SESAME's Scientific and Technical Directors

22 February, 2014

At its 23rd meeting in November 2013, the SESAME Council appointed Giorgio Paolucci Scientific Director of SESAME.

He took up this position in January 2014, joining Erhard Huttel (Technical Director since January 2013) as a member of the SESAME senior management team, as well as Yasser Khalil (Administrative Director since May 2008) and Khaled Toukan, who has been Director since the start of the project. He replaced Hafeez Hoorani who served as Scientific Director from January 2007 to December 2013 when he oversaw the development of SESAME’s ‘day-one’ beamlines and laid the foundation of the initial scientific programme.

Professor Paolucci has been responsible for the international projects and user programmes at the Elettra Sincrotrone Trieste S.C.p.A. in Trieste (Italy) since March 2011 and a member of the laboratory’s Strategic Committee. He joined the Italian laboratory in 1989 and has in succession held the positions of Group Leader, Director of the Experimental Division, and Research Project Coordinator. He grew up in Rome (Italy) and graduated from the University Roma I La Sapienza with a degree in physics and a PhD in condensed matter physics. After working as a consultant in the Electron Spectroscopies group at the University of Calabria (Cosenza, Italy), he held a two-year scholarship at the Fritz Haber Institut der Max Planck Gesellschaft in Berlin (West Germany) following which he became a lecturer at the International School of Advanced Studies of Trieste and a consultant at the AREA (Area per la Ricerca Scientifica e Tecnologica) Science Park in Trieste.

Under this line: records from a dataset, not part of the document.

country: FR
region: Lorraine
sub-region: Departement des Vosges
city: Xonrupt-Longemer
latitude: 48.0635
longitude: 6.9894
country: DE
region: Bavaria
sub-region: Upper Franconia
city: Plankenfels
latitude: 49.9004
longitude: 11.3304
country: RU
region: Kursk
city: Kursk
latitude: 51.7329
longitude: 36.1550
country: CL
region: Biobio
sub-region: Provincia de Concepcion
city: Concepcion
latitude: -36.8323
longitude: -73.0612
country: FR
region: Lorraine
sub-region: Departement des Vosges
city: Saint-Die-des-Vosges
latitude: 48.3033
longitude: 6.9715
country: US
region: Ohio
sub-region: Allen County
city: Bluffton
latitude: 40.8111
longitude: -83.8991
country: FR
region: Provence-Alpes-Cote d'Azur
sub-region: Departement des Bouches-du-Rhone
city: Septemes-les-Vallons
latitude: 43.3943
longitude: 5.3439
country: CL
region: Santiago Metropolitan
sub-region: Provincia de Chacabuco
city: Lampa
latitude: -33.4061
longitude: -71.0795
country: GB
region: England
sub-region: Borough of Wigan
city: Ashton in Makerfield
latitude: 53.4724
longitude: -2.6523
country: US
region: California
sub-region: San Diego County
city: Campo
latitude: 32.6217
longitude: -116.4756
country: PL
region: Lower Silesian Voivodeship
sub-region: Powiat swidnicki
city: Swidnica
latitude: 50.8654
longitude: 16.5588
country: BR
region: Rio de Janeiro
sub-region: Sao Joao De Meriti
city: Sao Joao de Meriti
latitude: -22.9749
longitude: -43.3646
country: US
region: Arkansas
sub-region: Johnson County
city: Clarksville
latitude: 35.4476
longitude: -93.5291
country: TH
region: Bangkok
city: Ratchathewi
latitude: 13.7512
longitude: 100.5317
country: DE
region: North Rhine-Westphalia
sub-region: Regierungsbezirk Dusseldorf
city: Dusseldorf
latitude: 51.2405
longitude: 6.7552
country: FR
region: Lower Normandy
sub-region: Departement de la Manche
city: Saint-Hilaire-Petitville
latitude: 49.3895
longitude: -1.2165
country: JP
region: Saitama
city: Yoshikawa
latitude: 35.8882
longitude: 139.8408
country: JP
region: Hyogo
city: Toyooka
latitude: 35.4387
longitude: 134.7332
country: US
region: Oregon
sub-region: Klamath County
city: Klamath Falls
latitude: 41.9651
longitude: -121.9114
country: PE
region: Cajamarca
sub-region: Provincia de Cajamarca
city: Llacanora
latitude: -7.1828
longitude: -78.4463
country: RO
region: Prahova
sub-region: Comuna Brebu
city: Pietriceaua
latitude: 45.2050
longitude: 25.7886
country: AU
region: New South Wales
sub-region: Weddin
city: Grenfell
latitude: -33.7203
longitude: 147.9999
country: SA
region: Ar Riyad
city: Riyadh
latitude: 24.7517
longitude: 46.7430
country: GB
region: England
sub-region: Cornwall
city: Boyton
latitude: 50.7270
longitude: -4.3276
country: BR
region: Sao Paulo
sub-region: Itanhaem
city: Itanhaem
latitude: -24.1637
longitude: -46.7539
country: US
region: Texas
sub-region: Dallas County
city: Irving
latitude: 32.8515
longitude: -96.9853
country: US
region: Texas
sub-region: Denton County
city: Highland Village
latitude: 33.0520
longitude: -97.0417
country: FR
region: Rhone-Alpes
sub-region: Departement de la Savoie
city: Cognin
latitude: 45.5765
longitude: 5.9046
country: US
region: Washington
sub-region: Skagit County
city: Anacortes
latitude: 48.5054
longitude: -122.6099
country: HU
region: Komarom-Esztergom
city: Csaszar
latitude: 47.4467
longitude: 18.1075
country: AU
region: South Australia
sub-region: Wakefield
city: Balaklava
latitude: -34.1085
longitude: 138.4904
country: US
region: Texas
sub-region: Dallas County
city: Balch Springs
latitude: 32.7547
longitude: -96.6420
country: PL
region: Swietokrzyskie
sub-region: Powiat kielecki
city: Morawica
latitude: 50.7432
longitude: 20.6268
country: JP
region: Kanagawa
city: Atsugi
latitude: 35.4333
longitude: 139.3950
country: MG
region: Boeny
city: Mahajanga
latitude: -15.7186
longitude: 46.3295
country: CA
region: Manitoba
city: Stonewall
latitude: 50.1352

He brings with him immense experience in the design and construction of beamlines, as well as research using a wide range of surface science techniques, and also important experience in creating software for experiments with synchrotron radiation, and the use of electron optics and electronics for electron analysers and detectors.

Professor Paolucci, who in the first months will be devoting 50% of his time to SESAME, this reaching 100% as from June 2014, will direct the planning and development of the science programme of SESAME, oversee the design and construction of SESAME’s Phase 1 beamlines, and provide leadership for the formulation of policies to actively engage users’ participation in the development and implementation of the SESAME science programme.

When he became Technical Director of SESAME in 2013, Dr Huttel had been head of the ANKA accelerators at the Karlsruhe Institute of Technology in Germany since 2002, a position he still holds (now for 50% of his time). He took over from Dr Amor Nadji, one of the accelerator scientists who constructed the SOLEIL synchrotron in France, who, during his term as Technical Director of SESAME (August 2007 – December 2012), directed the detailed engineering design of the SESAME accelerators and the full commissioning of the microtron, including the microtron beam extracted from its final orbit with the full energy of 22.5MeV.

Dr Huttel grew up in Ehringshausen (Germany) and graduated from the University of Giessen with a degree and PhD in physics. He then held positions at the Institute of Experimental Physics and the Institute of Nuclear Physics, both at the University of Giessen, and the Cyclotron Laboratory at the Karlsruhe Research Center, all in Germany, before becoming Leading Scientist at the ANKA Synchrotron Radiation Source and then Leading Scientist at the Australian Synchrotron.

He has brought with him to SESAME vast experience in the construction of electron accelerators, particularly the design and commissioning of vacuum, magnets, radio frequency and frontends.

Since he joined SESAME in 2013, Dr Huttel has been directing installation of the booster, which is expected to be fully commissioned with the extraction of the first beam during the first six months of 2014, and construction of the new 2.5 GeV storage ring.